**WHAT IS EXPECTED:** How many lines below hold "size"? Answer with only the number.

Collected data entries
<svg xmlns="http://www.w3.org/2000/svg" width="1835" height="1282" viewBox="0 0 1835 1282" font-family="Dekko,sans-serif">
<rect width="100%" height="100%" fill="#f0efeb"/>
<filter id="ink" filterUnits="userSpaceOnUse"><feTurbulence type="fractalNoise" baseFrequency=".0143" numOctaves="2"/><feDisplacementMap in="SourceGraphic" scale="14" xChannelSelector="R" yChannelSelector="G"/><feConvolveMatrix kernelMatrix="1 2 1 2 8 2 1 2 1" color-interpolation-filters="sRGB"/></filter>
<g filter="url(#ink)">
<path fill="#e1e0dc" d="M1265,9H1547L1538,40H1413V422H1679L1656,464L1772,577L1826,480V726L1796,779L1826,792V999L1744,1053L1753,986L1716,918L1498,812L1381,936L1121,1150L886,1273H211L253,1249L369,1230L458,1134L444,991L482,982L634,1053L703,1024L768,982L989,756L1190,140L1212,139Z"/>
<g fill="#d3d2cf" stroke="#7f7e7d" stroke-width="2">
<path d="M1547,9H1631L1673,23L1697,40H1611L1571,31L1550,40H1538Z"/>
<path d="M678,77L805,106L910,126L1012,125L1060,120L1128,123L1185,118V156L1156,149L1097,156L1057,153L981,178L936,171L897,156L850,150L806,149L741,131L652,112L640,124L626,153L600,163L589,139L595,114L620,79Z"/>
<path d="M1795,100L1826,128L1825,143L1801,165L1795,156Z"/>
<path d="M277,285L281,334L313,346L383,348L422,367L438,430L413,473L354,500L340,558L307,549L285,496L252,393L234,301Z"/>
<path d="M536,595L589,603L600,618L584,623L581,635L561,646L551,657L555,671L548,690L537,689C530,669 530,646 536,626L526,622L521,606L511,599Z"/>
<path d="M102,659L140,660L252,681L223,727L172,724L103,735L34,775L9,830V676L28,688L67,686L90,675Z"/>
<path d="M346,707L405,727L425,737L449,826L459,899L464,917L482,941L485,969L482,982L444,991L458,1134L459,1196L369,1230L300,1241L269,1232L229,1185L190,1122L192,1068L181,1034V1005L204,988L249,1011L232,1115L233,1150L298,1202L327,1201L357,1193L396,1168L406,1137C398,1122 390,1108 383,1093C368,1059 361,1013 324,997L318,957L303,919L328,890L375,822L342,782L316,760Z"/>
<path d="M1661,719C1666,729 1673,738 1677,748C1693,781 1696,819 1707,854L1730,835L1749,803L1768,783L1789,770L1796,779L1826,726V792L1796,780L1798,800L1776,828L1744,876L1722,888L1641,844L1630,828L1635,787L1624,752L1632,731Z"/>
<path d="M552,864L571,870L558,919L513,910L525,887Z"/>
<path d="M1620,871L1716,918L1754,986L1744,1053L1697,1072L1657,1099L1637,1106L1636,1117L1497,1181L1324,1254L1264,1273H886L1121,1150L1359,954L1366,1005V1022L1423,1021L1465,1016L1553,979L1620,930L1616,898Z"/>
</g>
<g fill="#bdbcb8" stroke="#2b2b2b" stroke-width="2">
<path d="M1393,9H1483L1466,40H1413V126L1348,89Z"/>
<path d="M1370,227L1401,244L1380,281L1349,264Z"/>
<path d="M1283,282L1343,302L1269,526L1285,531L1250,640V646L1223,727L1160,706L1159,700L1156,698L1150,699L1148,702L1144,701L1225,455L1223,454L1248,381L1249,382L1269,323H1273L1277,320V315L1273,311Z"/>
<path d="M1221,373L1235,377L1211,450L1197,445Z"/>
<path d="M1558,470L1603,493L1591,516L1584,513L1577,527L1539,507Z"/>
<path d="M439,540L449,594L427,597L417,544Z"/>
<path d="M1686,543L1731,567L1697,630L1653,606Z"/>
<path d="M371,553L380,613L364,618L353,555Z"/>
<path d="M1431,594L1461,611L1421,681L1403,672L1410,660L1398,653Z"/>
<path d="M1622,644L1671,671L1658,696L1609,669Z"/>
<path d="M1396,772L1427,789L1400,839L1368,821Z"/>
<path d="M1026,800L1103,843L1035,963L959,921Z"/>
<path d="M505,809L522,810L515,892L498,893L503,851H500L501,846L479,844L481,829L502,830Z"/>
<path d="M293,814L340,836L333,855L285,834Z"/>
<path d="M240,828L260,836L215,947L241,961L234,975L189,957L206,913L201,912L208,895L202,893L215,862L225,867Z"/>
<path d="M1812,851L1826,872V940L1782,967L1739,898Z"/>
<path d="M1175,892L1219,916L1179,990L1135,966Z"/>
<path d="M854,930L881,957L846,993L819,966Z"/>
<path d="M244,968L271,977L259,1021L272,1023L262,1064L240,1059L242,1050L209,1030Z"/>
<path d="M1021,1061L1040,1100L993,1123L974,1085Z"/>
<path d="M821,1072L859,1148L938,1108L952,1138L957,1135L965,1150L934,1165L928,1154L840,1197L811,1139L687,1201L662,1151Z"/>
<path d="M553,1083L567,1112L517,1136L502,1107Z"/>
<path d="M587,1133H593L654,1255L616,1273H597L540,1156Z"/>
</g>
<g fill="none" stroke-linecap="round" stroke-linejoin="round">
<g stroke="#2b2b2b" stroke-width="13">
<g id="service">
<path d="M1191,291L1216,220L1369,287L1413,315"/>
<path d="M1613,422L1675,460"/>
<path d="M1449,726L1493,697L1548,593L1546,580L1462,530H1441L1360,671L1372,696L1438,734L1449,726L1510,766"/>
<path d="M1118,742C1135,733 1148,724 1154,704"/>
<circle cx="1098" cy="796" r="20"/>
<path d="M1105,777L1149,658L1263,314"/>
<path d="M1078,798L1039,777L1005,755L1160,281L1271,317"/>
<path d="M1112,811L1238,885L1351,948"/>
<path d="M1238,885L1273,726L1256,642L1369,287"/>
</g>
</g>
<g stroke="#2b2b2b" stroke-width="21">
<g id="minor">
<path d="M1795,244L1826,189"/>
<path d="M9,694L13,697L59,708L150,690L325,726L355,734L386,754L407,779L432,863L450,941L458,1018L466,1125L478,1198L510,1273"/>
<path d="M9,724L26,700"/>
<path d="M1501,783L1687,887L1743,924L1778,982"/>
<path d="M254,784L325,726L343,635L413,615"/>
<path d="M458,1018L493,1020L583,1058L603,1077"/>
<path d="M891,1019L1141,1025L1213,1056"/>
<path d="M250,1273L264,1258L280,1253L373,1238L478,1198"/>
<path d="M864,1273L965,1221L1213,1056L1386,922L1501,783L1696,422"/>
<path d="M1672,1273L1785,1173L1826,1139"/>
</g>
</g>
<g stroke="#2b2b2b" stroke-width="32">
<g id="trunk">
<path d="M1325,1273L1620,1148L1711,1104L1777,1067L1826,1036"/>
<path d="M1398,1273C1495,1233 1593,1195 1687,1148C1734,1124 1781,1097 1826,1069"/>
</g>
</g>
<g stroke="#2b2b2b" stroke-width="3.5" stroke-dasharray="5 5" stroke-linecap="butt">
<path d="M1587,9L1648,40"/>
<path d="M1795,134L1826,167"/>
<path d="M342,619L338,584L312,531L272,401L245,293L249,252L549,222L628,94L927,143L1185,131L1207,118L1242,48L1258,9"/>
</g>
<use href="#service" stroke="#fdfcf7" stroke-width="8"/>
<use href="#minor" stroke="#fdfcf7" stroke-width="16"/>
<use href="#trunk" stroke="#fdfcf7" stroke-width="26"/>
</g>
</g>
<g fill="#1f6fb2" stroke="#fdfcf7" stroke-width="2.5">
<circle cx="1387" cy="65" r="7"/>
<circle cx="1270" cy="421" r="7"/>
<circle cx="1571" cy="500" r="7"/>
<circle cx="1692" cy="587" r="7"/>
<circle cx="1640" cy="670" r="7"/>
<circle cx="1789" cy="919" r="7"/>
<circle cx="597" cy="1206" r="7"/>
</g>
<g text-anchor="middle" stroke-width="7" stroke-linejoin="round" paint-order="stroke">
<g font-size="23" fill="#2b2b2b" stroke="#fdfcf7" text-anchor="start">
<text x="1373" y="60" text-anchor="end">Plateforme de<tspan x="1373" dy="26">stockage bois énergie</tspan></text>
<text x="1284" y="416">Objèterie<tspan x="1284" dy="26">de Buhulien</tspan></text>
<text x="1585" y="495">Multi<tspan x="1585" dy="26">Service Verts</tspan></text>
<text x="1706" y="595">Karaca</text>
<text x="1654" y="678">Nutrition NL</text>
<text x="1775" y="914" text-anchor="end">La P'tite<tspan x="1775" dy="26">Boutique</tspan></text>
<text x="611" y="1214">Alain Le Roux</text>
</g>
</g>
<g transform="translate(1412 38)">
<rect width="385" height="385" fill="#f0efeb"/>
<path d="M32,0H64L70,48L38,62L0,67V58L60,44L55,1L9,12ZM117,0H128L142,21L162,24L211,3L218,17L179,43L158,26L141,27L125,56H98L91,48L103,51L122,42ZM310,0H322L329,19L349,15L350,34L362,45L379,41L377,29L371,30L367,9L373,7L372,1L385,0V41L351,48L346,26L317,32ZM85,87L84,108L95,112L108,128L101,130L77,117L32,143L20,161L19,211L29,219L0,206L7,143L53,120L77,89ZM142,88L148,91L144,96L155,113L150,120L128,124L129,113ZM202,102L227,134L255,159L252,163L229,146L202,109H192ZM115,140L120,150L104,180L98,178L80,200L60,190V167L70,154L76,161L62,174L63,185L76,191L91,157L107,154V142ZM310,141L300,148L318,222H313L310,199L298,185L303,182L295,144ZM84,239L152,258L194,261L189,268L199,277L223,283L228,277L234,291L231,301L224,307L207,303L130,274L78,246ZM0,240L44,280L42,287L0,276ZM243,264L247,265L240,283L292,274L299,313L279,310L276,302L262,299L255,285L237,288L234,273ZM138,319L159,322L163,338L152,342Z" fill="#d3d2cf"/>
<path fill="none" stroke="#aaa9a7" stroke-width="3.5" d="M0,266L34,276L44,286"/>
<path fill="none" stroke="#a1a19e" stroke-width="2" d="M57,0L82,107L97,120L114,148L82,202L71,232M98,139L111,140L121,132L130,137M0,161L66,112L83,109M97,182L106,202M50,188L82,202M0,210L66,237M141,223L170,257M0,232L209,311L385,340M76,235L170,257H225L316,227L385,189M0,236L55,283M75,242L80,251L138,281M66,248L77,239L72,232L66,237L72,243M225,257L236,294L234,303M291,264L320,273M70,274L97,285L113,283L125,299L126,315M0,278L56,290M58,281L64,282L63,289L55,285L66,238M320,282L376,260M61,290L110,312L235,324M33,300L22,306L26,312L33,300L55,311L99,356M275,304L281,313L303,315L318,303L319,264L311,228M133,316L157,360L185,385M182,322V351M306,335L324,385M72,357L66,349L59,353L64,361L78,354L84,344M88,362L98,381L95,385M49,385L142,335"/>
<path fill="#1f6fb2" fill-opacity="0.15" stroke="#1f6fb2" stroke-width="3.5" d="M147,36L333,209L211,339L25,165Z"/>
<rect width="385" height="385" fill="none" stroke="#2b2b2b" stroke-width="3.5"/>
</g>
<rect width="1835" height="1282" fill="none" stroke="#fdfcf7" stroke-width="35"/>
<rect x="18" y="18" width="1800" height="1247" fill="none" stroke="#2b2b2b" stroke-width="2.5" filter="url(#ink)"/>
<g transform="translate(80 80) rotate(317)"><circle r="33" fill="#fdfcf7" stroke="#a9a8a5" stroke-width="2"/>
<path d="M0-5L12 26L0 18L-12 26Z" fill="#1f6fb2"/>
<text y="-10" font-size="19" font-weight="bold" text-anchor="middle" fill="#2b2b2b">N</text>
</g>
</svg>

**YOUR RESPONSE:** 2